### [Work order]
Could you quote every line of the data below word for word, with nothing changed, added, or left out?

Excerpts from a dataset:
___

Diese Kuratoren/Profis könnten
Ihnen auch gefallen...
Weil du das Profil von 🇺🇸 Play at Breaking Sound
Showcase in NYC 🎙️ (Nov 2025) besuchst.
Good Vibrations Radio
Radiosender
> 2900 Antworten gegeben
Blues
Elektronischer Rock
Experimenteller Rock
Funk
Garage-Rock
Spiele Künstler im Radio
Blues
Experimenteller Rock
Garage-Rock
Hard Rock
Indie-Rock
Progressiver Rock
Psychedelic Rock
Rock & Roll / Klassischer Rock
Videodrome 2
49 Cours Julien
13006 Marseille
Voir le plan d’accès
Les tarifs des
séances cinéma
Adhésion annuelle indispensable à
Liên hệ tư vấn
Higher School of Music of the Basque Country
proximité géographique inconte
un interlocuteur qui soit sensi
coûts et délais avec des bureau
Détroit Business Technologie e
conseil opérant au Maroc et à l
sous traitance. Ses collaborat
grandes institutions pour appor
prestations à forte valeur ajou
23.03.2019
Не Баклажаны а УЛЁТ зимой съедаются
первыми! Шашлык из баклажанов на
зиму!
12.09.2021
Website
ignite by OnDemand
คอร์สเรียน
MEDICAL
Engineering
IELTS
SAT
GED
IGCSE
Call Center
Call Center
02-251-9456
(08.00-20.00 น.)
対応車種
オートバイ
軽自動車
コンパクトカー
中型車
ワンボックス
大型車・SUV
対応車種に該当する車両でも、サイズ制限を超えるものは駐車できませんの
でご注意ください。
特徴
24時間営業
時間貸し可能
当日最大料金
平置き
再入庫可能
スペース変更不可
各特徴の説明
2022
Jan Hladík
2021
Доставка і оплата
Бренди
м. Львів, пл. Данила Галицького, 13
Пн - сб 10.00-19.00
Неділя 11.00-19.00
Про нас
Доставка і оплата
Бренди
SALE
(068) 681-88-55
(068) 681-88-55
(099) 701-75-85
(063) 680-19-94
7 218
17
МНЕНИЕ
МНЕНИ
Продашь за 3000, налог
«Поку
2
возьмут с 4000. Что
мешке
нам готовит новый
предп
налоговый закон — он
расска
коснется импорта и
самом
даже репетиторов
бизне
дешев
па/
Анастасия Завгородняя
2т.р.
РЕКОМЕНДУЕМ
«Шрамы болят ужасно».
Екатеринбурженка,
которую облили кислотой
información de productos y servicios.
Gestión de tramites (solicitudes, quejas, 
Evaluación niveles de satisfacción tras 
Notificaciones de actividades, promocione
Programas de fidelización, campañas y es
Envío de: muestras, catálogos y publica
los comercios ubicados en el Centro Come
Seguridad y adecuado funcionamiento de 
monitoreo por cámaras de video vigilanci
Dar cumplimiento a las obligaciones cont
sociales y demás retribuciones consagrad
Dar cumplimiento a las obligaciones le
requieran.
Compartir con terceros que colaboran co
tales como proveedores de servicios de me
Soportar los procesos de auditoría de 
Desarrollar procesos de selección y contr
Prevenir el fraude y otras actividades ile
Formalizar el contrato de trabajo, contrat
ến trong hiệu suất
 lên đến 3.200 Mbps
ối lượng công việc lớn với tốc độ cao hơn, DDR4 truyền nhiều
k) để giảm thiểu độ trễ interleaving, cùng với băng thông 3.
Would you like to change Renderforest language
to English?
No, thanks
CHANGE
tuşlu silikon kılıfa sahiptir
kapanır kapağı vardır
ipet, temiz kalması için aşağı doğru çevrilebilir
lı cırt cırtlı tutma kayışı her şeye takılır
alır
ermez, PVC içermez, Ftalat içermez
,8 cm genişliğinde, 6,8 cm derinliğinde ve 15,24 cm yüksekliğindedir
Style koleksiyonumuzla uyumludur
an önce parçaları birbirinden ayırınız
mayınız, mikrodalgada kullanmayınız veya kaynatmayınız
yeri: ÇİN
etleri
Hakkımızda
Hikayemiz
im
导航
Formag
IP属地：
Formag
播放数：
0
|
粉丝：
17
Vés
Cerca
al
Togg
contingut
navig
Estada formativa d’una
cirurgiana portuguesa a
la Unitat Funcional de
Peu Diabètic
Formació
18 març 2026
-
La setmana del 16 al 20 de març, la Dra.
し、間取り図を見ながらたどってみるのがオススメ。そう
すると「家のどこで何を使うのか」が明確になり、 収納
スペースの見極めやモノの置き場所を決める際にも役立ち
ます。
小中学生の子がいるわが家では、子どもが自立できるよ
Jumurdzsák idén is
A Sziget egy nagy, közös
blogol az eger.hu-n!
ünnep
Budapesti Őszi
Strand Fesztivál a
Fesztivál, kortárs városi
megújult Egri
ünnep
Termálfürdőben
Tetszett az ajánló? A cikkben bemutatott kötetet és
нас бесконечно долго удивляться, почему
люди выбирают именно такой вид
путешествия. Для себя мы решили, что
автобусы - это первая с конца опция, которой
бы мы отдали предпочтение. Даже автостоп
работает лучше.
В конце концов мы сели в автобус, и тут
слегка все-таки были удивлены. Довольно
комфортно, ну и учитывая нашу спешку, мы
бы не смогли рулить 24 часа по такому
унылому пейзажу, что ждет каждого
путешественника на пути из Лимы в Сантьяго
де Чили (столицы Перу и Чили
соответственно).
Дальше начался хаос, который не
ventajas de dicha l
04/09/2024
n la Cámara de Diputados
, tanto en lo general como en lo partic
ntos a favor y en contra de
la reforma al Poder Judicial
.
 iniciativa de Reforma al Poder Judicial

___

### [Finished task]
Diese Kuratoren/Profis könnten
Ihnen auch gefallen...
Weil du das Profil von 🇺🇸 Play at Breaking Sound
Showcase in NYC 🎙️ (Nov 2025) besuchst.
Good Vibrations Radio
Radiosender
> 2900 Antworten gegeben
Blues
Elektronischer Rock
Experimenteller Rock
Funk
Garage-Rock
Spiele Künstler im Radio
Blues
Experimenteller Rock
Garage-Rock
Hard Rock
Indie-Rock
Progressiver Rock
Psychedelic Rock
Rock & Roll / Klassischer Rock
Videodrome 2
49 Cours Julien
13006 Marseille
Voir le plan d’accès
Les tarifs des
séances cinéma
Adhésion annuelle indispensable à
Liên hệ tư vấn
Higher School of Music of the Basque Country
proximité géographique inconte
un interlocuteur qui soit sensi
coûts et délais avec des bureau
Détroit Business Technologie e
conseil opérant au Maroc et à l
sous traitance. Ses collaborat
grandes institutions pour appor
prestations à forte valeur ajou
23.03.2019
Не Баклажаны а УЛЁТ зимой съедаются
первыми! Шашлык из баклажанов на
зиму!
12.09.2021
Website
ignite by OnDemand
คอร์สเรียน
MEDICAL
Engineering
IELTS
SAT
GED
IGCSE
Call Center
Call Center
02-251-9456
(08.00-20.00 น.)
対応車種
オートバイ
軽自動車
コンパクトカー
中型車
ワンボックス
大型車・SUV
対応車種に該当する車両でも、サイズ制限を超えるものは駐車できませんの
でご注意ください。
特徴
24時間営業
時間貸し可能
当日最大料金
平置き
再入庫可能
スペース変更不可
各特徴の説明
2022
Jan Hladík
2021
Доставка і оплата
Бренди
м. Львів, пл. Данила Галицького, 13
Пн - сб 10.00-19.00
Неділя 11.00-19.00
Про нас
Доставка і оплата
Бренди
SALE
(068) 681-88-55
(068) 681-88-55
(099) 701-75-85
(063) 680-19-94
7 218
17
МНЕНИЕ
МНЕНИ
Продашь за 3000, налог
«Поку
2
возьмут с 4000. Что
мешке
нам готовит новый
предп
налоговый закон — он
расска
коснется импорта и
самом
даже репетиторов
бизне
дешев
па/
Анастасия Завгородняя
2т.р.
РЕКОМЕНДУЕМ
«Шрамы болят ужасно».
Екатеринбурженка,
которую облили кислотой
información de productos y servicios.
Gestión de tramites (solicitudes, quejas, 
Evaluación niveles de satisfacción tras 
Notificaciones de actividades, promocione
Programas de fidelización, campañas y es
Envío de: muestras, catálogos y publica
los comercios ubicados en el Centro Come
Seguridad y adecuado funcionamiento de 
monitoreo por cámaras de video vigilanci
Dar cumplimiento a las obligaciones cont
sociales y demás retribuciones consagrad
Dar cumplimiento a las obligaciones le
requieran.
Compartir con terceros que colaboran co
tales como proveedores de servicios de me
Soportar los procesos de auditoría de 
Desarrollar procesos de selección y contr
Prevenir el fraude y otras actividades ile
Formalizar el contrato de trabajo, contrat
ến trong hiệu suất
 lên đến 3.200 Mbps
ối lượng công việc lớn với tốc độ cao hơn, DDR4 truyền nhiều
k) để giảm thiểu độ trễ interleaving, cùng với băng thông 3.
Would you like to change Renderforest language
to English?
No, thanks
CHANGE
tuşlu silikon kılıfa sahiptir
kapanır kapağı vardır
ipet, temiz kalması için aşağı doğru çevrilebilir
lı cırt cırtlı tutma kayışı her şeye takılır
alır
ermez, PVC içermez, Ftalat içermez
,8 cm genişliğinde, 6,8 cm derinliğinde ve 15,24 cm yüksekliğindedir
Style koleksiyonumuzla uyumludur
an önce parçaları birbirinden ayırınız
mayınız, mikrodalgada kullanmayınız veya kaynatmayınız
yeri: ÇİN
etleri
Hakkımızda
Hikayemiz
im
导航
Formag
IP属地：
Formag
播放数：
0
|
粉丝：
17
Vés
Cerca
al
Togg
contingut
navig
Estada formativa d’una
cirurgiana portuguesa a
la Unitat Funcional de
Peu Diabètic
Formació
18 març 2026
-
La setmana del 16 al 20 de març, la Dra.
し、間取り図を見ながらたどってみるのがオススメ。そう
すると「家のどこで何を使うのか」が明確になり、 収納
スペースの見極めやモノの置き場所を決める際にも役立ち
ます。
小中学生の子がいるわが家では、子どもが自立できるよ
Jumurdzsák idén is
A Sziget egy nagy, közös
blogol az eger.hu-n!
ünnep
Budapesti Őszi
Strand Fesztivál a
Fesztivál, kortárs városi
megújult Egri
ünnep
Termálfürdőben
Tetszett az ajánló? A cikkben bemutatott kötetet és
нас бесконечно долго удивляться, почему
люди выбирают именно такой вид
путешествия. Для себя мы решили, что
автобусы - это первая с конца опция, которой
бы мы отдали предпочтение. Даже автостоп
работает лучше.
В конце концов мы сели в автобус, и тут
слегка все-таки были удивлены. Довольно
комфортно, ну и учитывая нашу спешку, мы
бы не смогли рулить 24 часа по такому
унылому пейзажу, что ждет каждого
путешественника на пути из Лимы в Сантьяго
де Чили (столицы Перу и Чили
соответственно).
Дальше начался хаос, который не
ventajas de dicha l
04/09/2024
n la Cámara de Diputados
, tanto en lo general como en lo partic
ntos a favor y en contra de
la reforma al Poder Judicial
.
 iniciativa de Reforma al Poder Judicial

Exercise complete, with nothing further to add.